Search the entries for the word "strategy". Copy every line where it turns up.

Dataset

=== Begin Enclosure ===

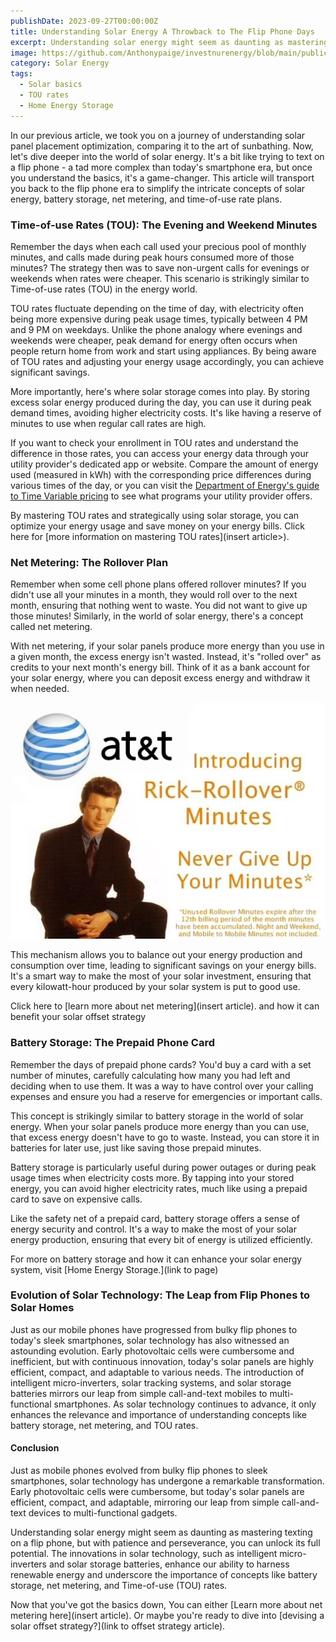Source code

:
 ```yaml
---
publishDate: 2023-09-27T00:00:00Z
title: Understanding Solar Energy A Throwback to The Flip Phone Days
excerpt: Understanding solar energy might seem as daunting as mastering texting on a flip phone, but with patience and perseverance, you can unlock its full potential.
image: https://github.com/Anthonypaige/investnurenergy/blob/main/public/images/cover-art/FYI-2-cover-art.png?raw=true
category: Solar Energy
tags:
  - Solar basics
  - TOU rates
  - Home Energy Storage
---
```


In our previous article, we took you on a journey of understanding solar panel placement optimization, comparing it to the art of sunbathing. Now, let's dive deeper into the world of solar energy. It's a bit like trying to text on a flip phone - a tad more complex than today's smartphone era, but once you understand the basics, it's a game-changer. This article will transport you back to the flip phone era to simplify the intricate concepts of solar energy, battery storage, net metering, and time-of-use rate plans.

### **Time-of-use Rates (TOU): The Evening and Weekend Minutes**

Remember the days when each call used your precious pool of monthly minutes, and calls made during peak hours consumed more of those minutes? The strategy then was to save non-urgent calls for evenings or weekends when rates were cheaper. This scenario is strikingly similar to Time-of-use rates (TOU) in the energy world.

TOU rates fluctuate depending on the time of day, with electricity often being more expensive during peak usage times, typically between 4 PM and 9 PM on weekdays. Unlike the phone analogy where evenings and weekends were cheaper, peak demand for energy often occurs when people return home from work and start using appliances. By being aware of TOU rates and adjusting your energy usage accordingly, you can achieve significant savings.

More importantly, here's where solar storage comes into play. By storing excess solar energy produced during the day, you can use it during peak demand times, avoiding higher electricity costs. It's like having a reserve of minutes to use when regular call rates are high.

If you want to check your enrollment in TOU rates and understand the difference in those rates, you can access your energy data through your utility provider's dedicated app or website. Compare the amount of energy used (measured in kWh) with the corresponding price differences during various times of the day, or you can visit the [Department of Energy's guide to Time Variable pricing](<https://www.energy.gov/femp/demand-response-and-time-variable-pricing-programs#:~:text=Time%2Dvariable%20pricing%20(TVP),for%20any%20given%20customer%20class>) to see what programs your utility provider offers.

By mastering TOU rates and strategically using solar storage, you can optimize your energy usage and save money on your energy bills. Click here for
[more information on mastering TOU rates](insert article>).

### **Net Metering: The Rollover Plan**

Remember when some cell phone plans offered rollover minutes? If you didn't use all your minutes in a month, they would roll over to the next month, ensuring that nothing went to waste. You did not want to give up those minutes! Similarly, in the world of solar energy, there's a concept called net metering.

With net metering, if your solar panels produce more energy than you use in a given month, the excess energy isn't wasted. Instead, it's "rolled over" as credits to your next month's energy bill. Think of it as a bank account for your solar energy, where you can deposit excess energy and withdraw it when needed.

![Super wide](https://github.com/Anthonypaige/investnurenergy/blob/main/public/images/In-article-images/FYI-2-rickroll-in-article.jpg?raw=true)

This mechanism allows you to balance out your energy production and consumption over time, leading to significant savings on your energy bills. It's a smart way to make the most of your solar investment, ensuring that every kilowatt-hour produced by your solar system is put to good use.

Click here to [learn more about net metering](insert article). and how it can benefit your solar offset strategy

### **Battery Storage: The Prepaid Phone Card**

Remember the days of prepaid phone cards? You'd buy a card with a set number of minutes, carefully calculating how many you had left and deciding when to use them. It was a way to have control over your calling expenses and ensure you had a reserve for emergencies or important calls.

This concept is strikingly similar to battery storage in the world of solar energy. When your solar panels produce more energy than you can use, that excess energy doesn't have to go to waste. Instead, you can store it in batteries for later use, just like saving those prepaid minutes.

Battery storage is particularly useful during power outages or during peak usage times when electricity costs more. By tapping into your stored energy, you can avoid higher electricity rates, much like using a prepaid card to save on expensive calls.

Like the safety net of a prepaid card, battery storage offers a sense of energy security and control. It's a way to make the most of your solar energy production, ensuring that every bit of energy is utilized efficiently.

For more on battery storage and how it can enhance your solar energy system, visit [Home Energy Storage.](link to page)

### **Evolution of Solar Technology: The Leap from Flip Phones to Solar Homes**

Just as our mobile phones have progressed from bulky flip phones to today's sleek smartphones, solar technology has also witnessed an astounding evolution. Early photovoltaic cells were cumbersome and inefficient, but with continuous innovation, today's solar panels are highly efficient, compact, and adaptable to various needs. The introduction of intelligent micro-inverters, solar tracking systems, and solar storage batteries mirrors our leap from simple call-and-text mobiles to multi-functional smartphones. As solar technology continues to advance, it only enhances the relevance and importance of understanding concepts like battery storage, net metering, and TOU rates.

#### **Conclusion**

Just as mobile phones evolved from bulky flip phones to sleek smartphones, solar technology has undergone a remarkable transformation. Early photovoltaic cells were cumbersome, but today's solar panels are efficient, compact, and adaptable, mirroring our leap from simple call-and-text devices to multi-functional gadgets.

Understanding solar energy might seem as daunting as mastering texting on a flip phone, but with patience and perseverance, you can unlock its full potential. The innovations in solar technology, such as intelligent micro-inverters and solar storage batteries, enhance our ability to harness renewable energy and underscore the importance of concepts like battery storage, net metering, and Time-of-use (TOU) rates.

Now that you've got the basics down, You can either [Learn more about net metering here](insert article). Or maybe you're ready to dive into [devising a solar offset strategy?](link to offset strategy article).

=== End Enclosure ===

Solution
Remember the days when each call used your precious pool of monthly minutes, and calls made during peak hours consumed more of those minutes? The strategy then was to save non-urgent calls for evenings or weekends when rates were cheaper. This scenario is strikingly similar to Time-of-use rates (TOU) in the energy world.
Click here to [learn more about net metering](insert article). and how it can benefit your solar offset strategy
Now that you've got the basics down, You can either [Learn more about net metering here](insert article). Or maybe you're ready to dive into [devising a solar offset strategy?](link to offset strategy article).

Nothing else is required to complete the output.